Take 20 or so dull pennies and put them in a glass container. Add about 1/4 cup of white vinegar. Nothing will happen to the pennies, but when you add a teaspoon of salt and stir, the pennies will soon brighten. The sodium chloride (salt) interacts with the acetic acid (vinegar) to produce a weak solution of hydrochloric acid, which dissolves the copper oxides that make the penny dull. Now remove the pennies and put an iron nail (not galvanized or aluminum) in the solution so it’s half in and half out of the solution. Leave it there for about 10 minutes as you observe for signs of a reaction. After 10 minutes, remove the nail. The acidic solution dissolves some of the iron from the nail and exchanges it for the copper in the solution, depositing the copper on the nail. You may also see bubbles of hydrogen gas caused by the interaction between the acid and the iron.

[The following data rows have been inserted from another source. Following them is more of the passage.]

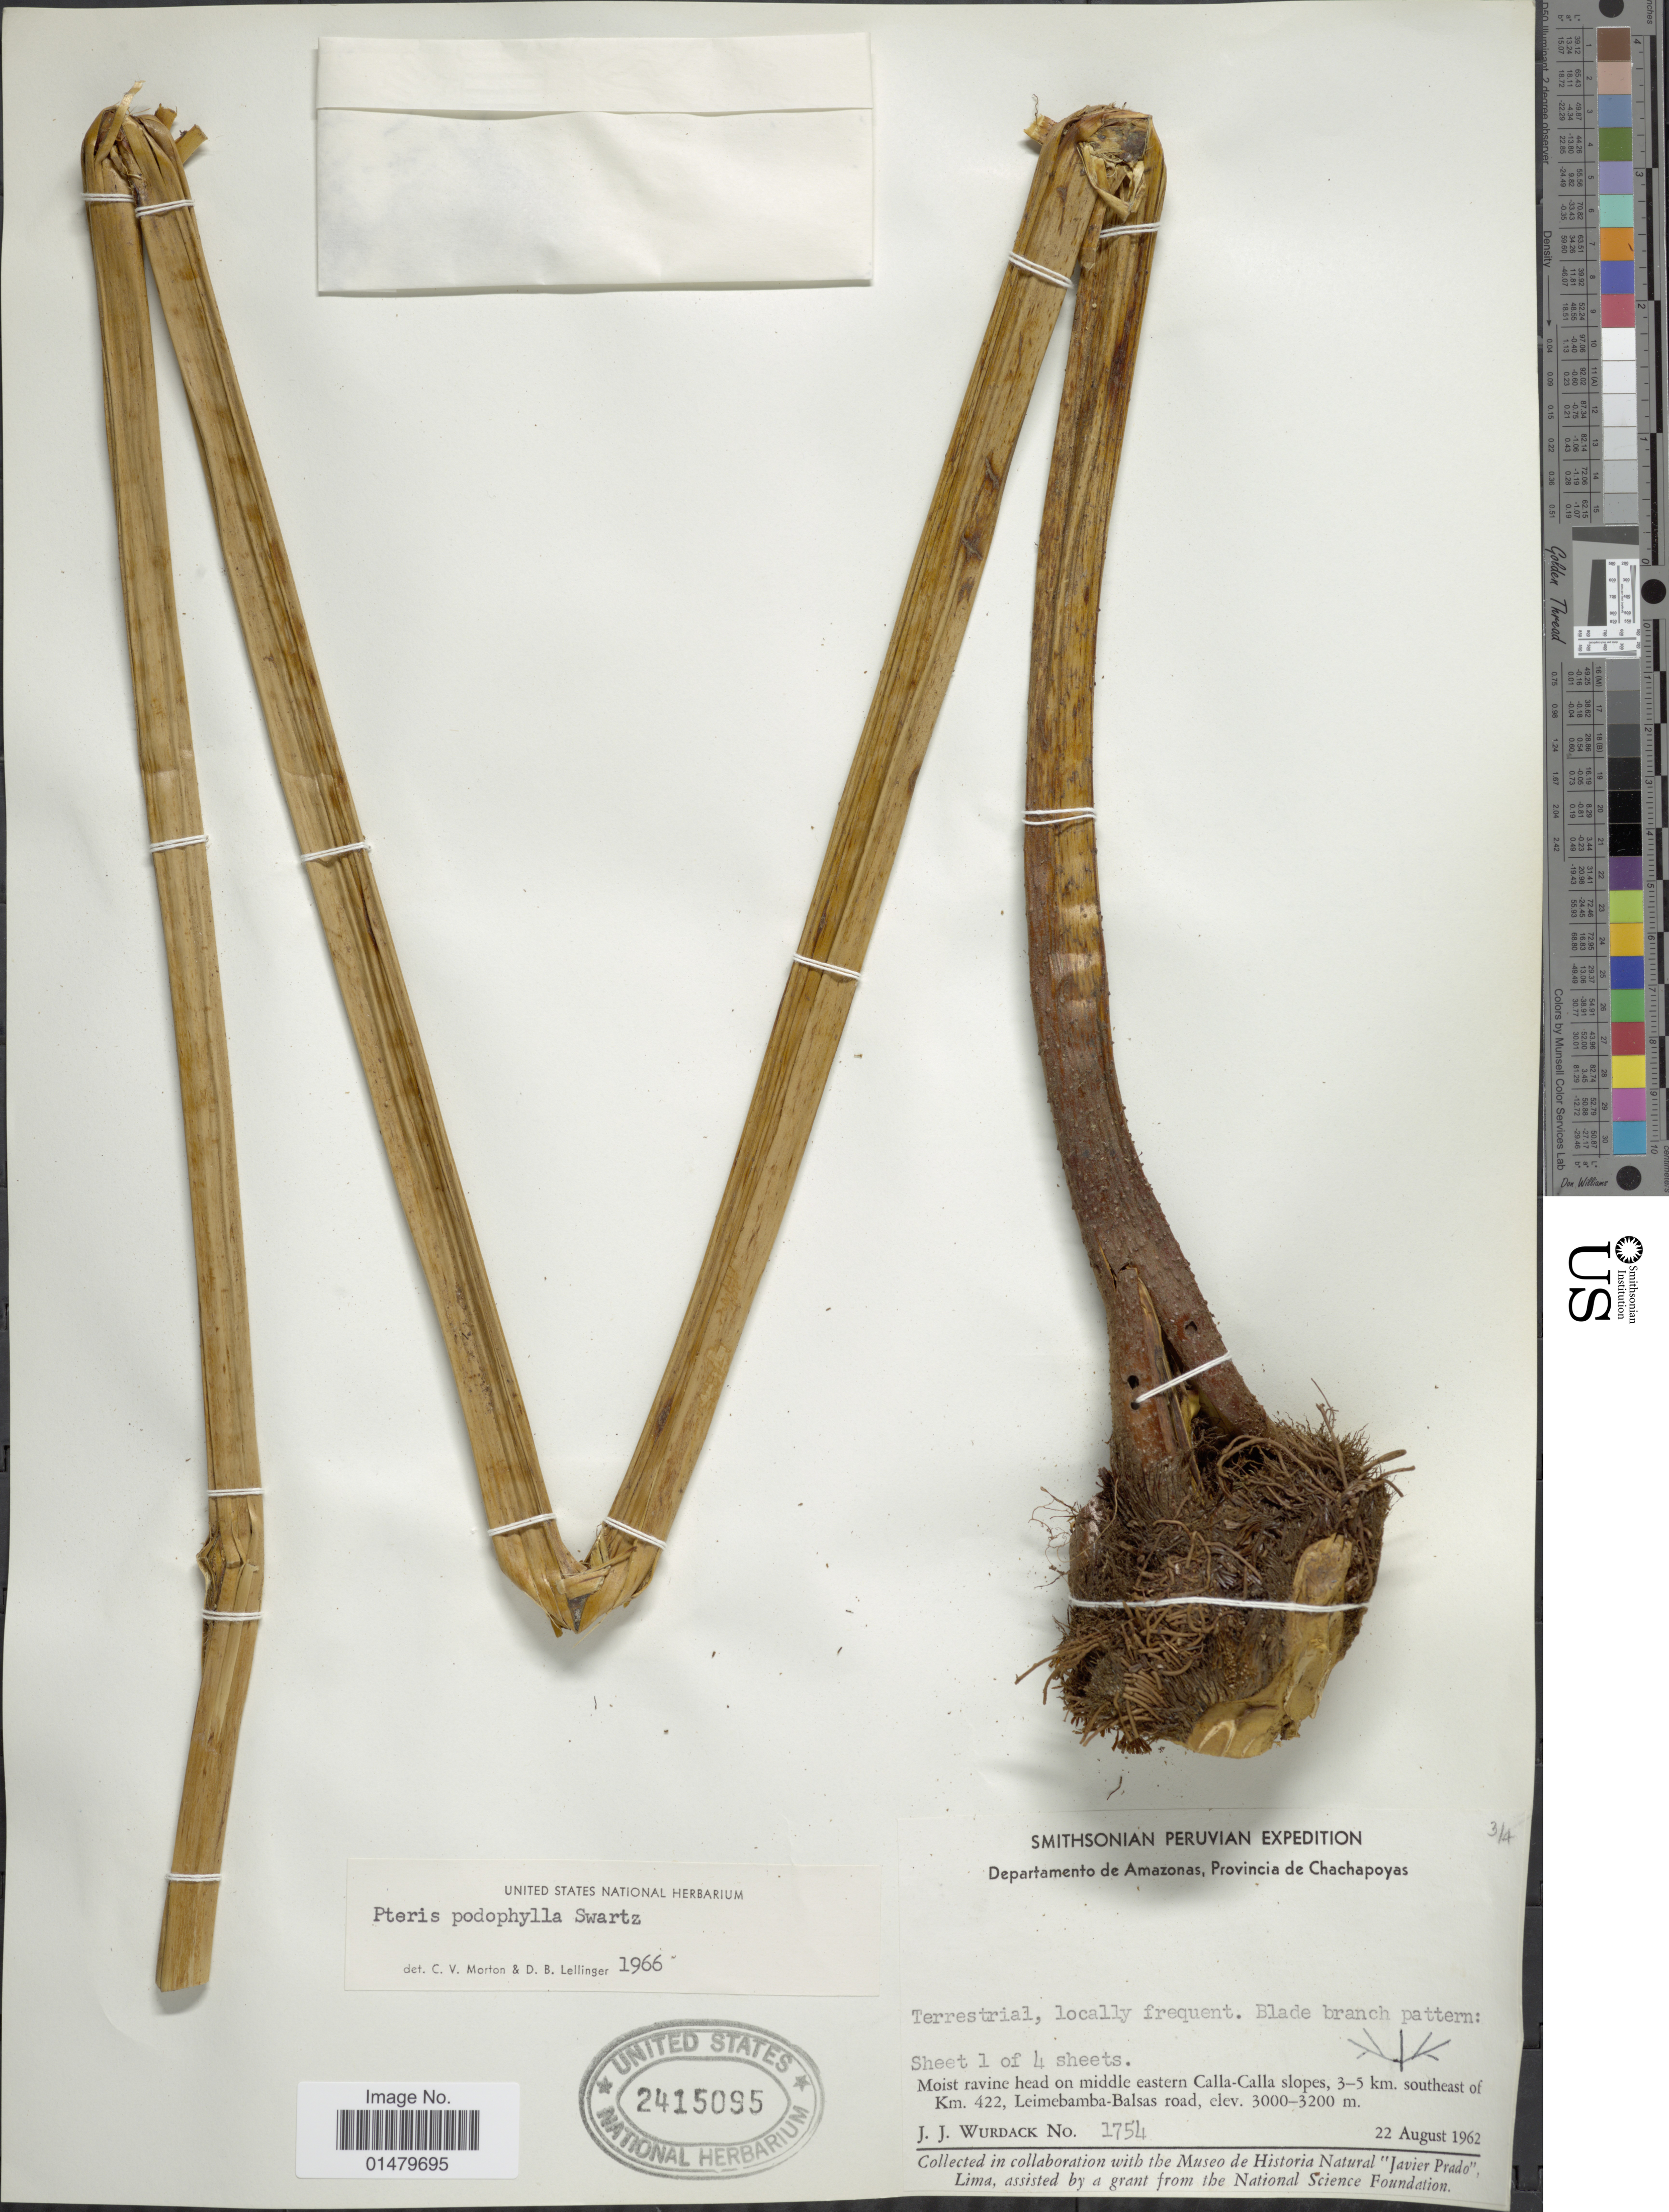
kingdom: Plantae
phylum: Tracheophyta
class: Polypodiopsida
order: Polypodiales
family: Pteridaceae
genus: Pteris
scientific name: Pteris podophylla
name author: Sw.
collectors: J. J. Wurdack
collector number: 1754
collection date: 1962-08-22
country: Peru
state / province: Amazonas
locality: Departamento de Amazonas, Provincia de Chachapoyas. Moist ravine head on middle eastern Calla-Calla slopes, 3-5 km. southeast of Km. 422, Leimebamba-Balsas road.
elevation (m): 3000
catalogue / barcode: US 2415095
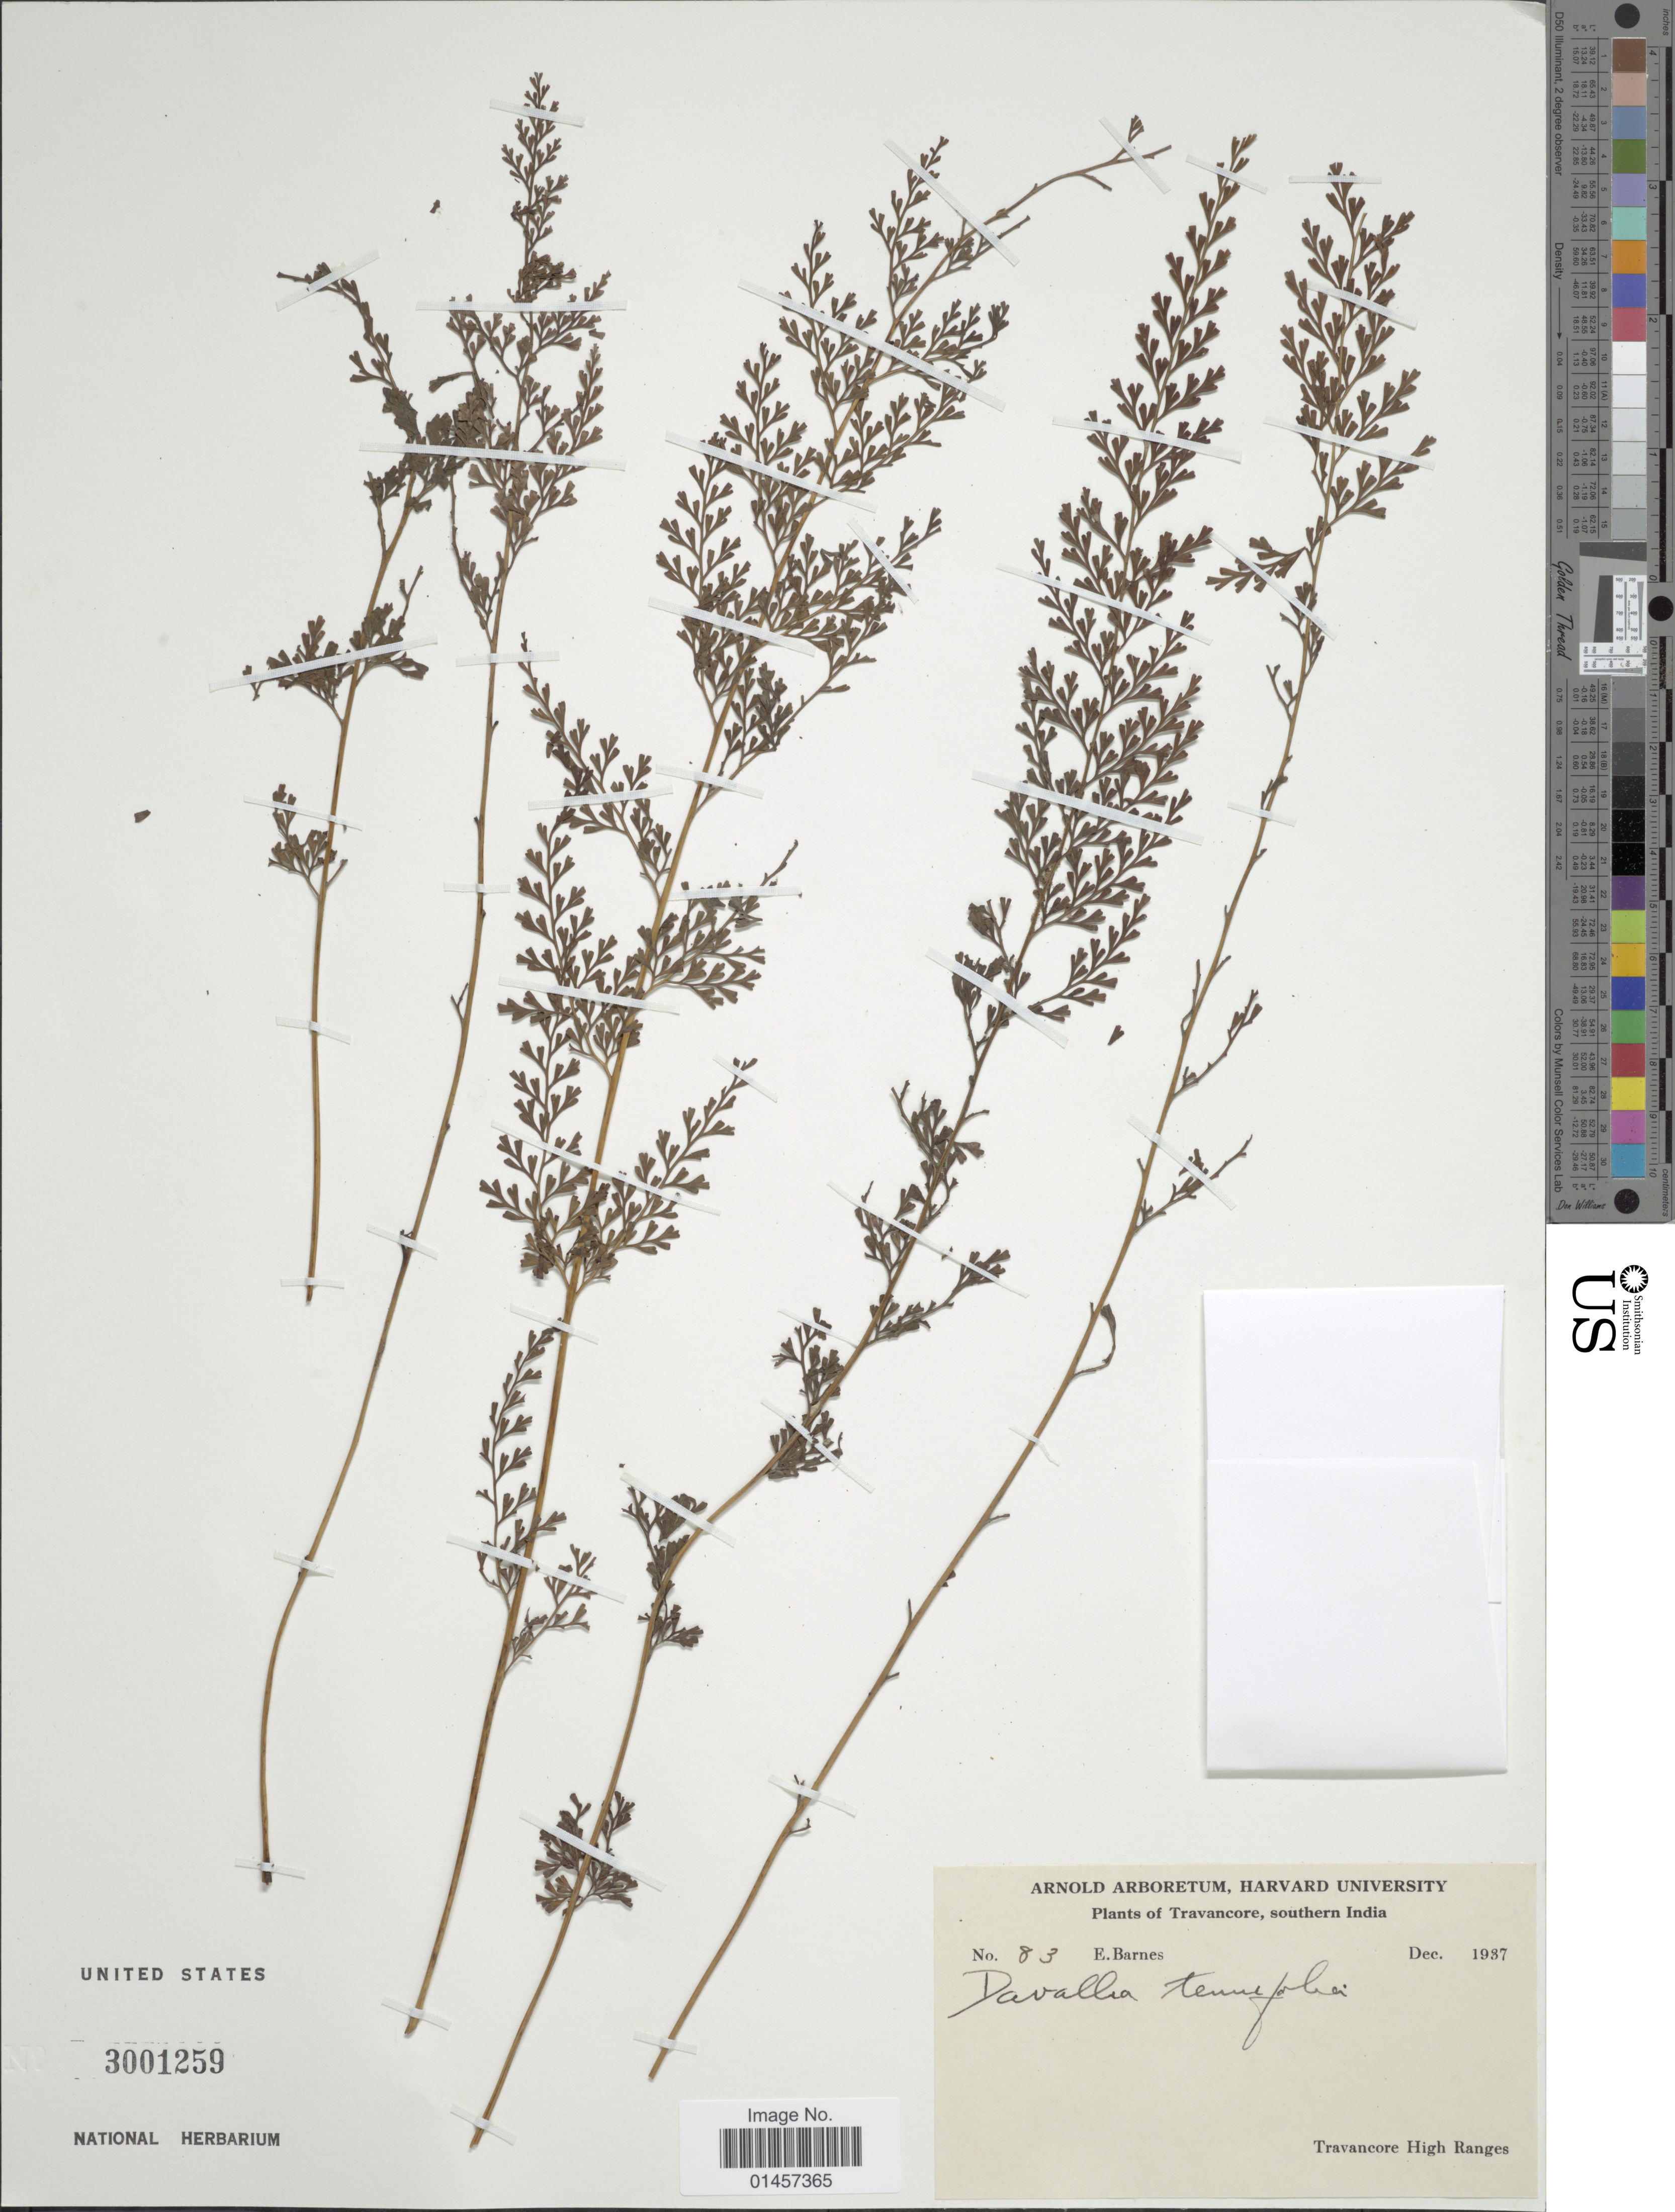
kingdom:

Geodes are geological features formed by basic chemistry. Wherever there is a small hole in an igneous rock – the kind of rock produced by cooling lava – a geode can form. Water seeps into the space, carrying dissolved minerals. The minerals accumulate and form crystals over time. The crystals may become semi-precious stones such as agate or amethyst. You can make your own “geodes” from eggshells. Carefully crack an egg in half. Use the insides for cooking. Wash the shell out and carefully remove the membrane. Several household chemicals will make great crystals. Try salt, baking soda, borax, washing soda, alum, or cream of tartar. Pour about 1/4 cup of boiling water in a jar, and add as much of the chemical you have chosen as you can dissolve in the water. Add a little food coloring if you like. Pour the solution into the shell. You can rest the shell in an empty egg carton. Let the solution slowly evaporate. The slower it evaporates, the larger the crystals will be.